── Provided text ──

What do travelers hold true long before they set out on a trip?
1. The further “off the beaten track” you go, the more authentic a place becomes.

Japan isn’t Tokyo, Thailand isn’t Bangkok, New York isn’t the U.S…to this refrain I say: what? Sure, U.S culture can’t be summed up by New York nor can Japanese culture be summed up entirely by Tokyo; but these places are as integral to their country’s culture as any tiny town in the backwoods.

And while it can be much harder to navigate cities and find local haunts amidst all the big, glittering tourist destinations, cities are by no means cultural voids.

Even Starbucks, the easiest global corporation to hate for sucking all the local rootedness out of coffee culture, is inevitably local. Japanese Starbucks serve Coffee Jelly Frappucinos, and have four different trashcans for sorting garbage.

This is obviously not a grand cultural revelation every traveler to Japan should experience—but it does go to show that local culture creeps up in a variety of places, from the apartment blocks taking over downtown Beijing to the ramshackle villages in the far reaches of Hebei province.

2. It’s always better to go independent.

This is a given truth for many travelers. However, there are times when a tour will give you access you couldn’t have as a solo traveler.

Be it a bike ride around Paris with a well-informed guide, a trek through the Ecuadorian Amazon to a village swallowed up by jungle, or a neighborhood tour of a Brazilian favela, it could offer views and insights which are difficult to come by independently.

This is particularly true when time is an issue. Sometimes, it’s simply not possible to spend the weeks or even months that might be necessary to get to know people and get a feel for the realities of life in a certain place.

Strong-willed travelers raised on the Lonely Planet’s how-to-go-it-alone philosophy often have an instantaneous, negative gut reaction to tours. I know I do. But sometimes it’s pretentious and blinding to think that it’s possible to really learn about a place on one’s own.

Well-designed, respectful tours run with the participation of and for the benefit of local people can be worth it.

3. Everyone who travels shares a certain sense of enlightenment.

There is undeniably a lot to be learned from travel, and in my opinion most of it is learned unconsciously and drifts to the surface only after the traveling is done.

However, travel does not inherently bring on some new way of seeing, and can in fact do just the opposite. Anthropologists have long noted how traveling frequently reinforces the same prejudices, fears, and biases travelers had before leaving home.

It all depends on the person traveling, his/her attitude, and the degree to which he/her is willing to alter assumptions and beliefs.

4. Travelers stay in hostels, tourists stay in hotels.

Putting aside the bundle of issues behind the supposed tourist/traveler dichotomy, this is just plain B.S. If getting wasted at the hostel bar with a couple cute British girls and an Australian surfer is your idea of a quality traveler experience, good on ya (as the Australians would say) but don’t lord it above hotel dwellers.

I’d rather stay in a crappy budget hotel in a second than come back to a dorm room full of backpacks and lonely planets and horny, hungover twenty-somethings.

Photo: idalodiskho

Full disclosure: haven’t stayed in a hostel since I studied abroad seven years ago, and believe me, I haven’t been earning any more money than I was then. I’ve just gotten smarter about choosing budget accommodation.

5. There is some sort of almighty List Of Things To Do (as in, “have you done the rainforest walk yet?”) that all travelers must uncover and dutifully check off.

───
── Data provided ──

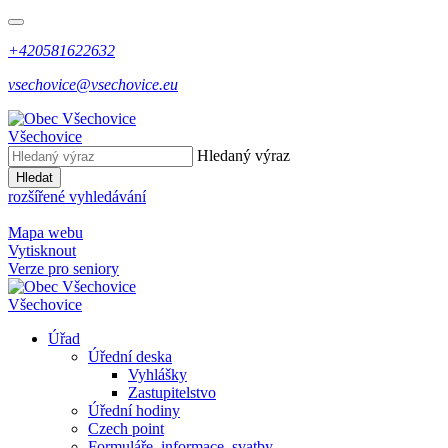
+420581622632
vsechovice@vsechovice.eu
Všechovice
Hledaný výraz
Hledat
rozšířené vyhledávání
Mapa webu
Vytisknout
Verze pro seniory
Všechovice
Úřad
Úřední deska
Vyhlášky
Zastupitelstvo
Úřední hodiny
Czech point
Formuláře, informace, svatby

───

Required work:
A - In the travel myths piece, how many trashcans do Japanese Starbucks have for sorting garbage?
B - Write the next part of the travel myths piece, starting after its last line.

Outputs in order:
A - Four.

B -
The best part of Kota Kinabalu, in the Sabah region of Malaysian Borneo, was sitting on the corner of the same beaten down coffee shop every morning. Kota Kinabalu is the essence of unspectacular—boring architecture, tame seafront, tired-looking markets, laid-back restaurants that all serve the same things.

We went to the tourist office. We found out what there was to do. Giant flower here, mountain there, orangutans there. It sounded interesting.

But we went back to the same coffee shop every morning. Met a Filipino fisherman who took us to the water village where the Filipino immigrants lived, where kids jumped off wooden planks into the water and women cooked in tiny barren rooms suspended above the ocean.

I went running on the hillside behind the city until its geography became so familiar that I felt the rush of having a pseudo-home on the road.

We ate durian at a night market underneath a pedestrian bridge.

We went back to the same Filipino fish market every night, to the same woman’s picnic tables, and ate cuttlefish with fern salad.

That was one of the first times I’ve traveled list-free, and Kota Kinabalu remains one of the favorite places I’ve been.

Surely these preconceptions are the tip of the iceberg—travel has become so widespread, and so picked apart and analyzed, that travelers hit the road now with a whole bundle of beliefs packed up in their head.

What are yours? How have your preconceptions changed the more you travel? Please share below!

Community Connection

Interested in the way people think about travel? Explore inner travel, read up on persistent travel myths and debate the nature of “real travel.”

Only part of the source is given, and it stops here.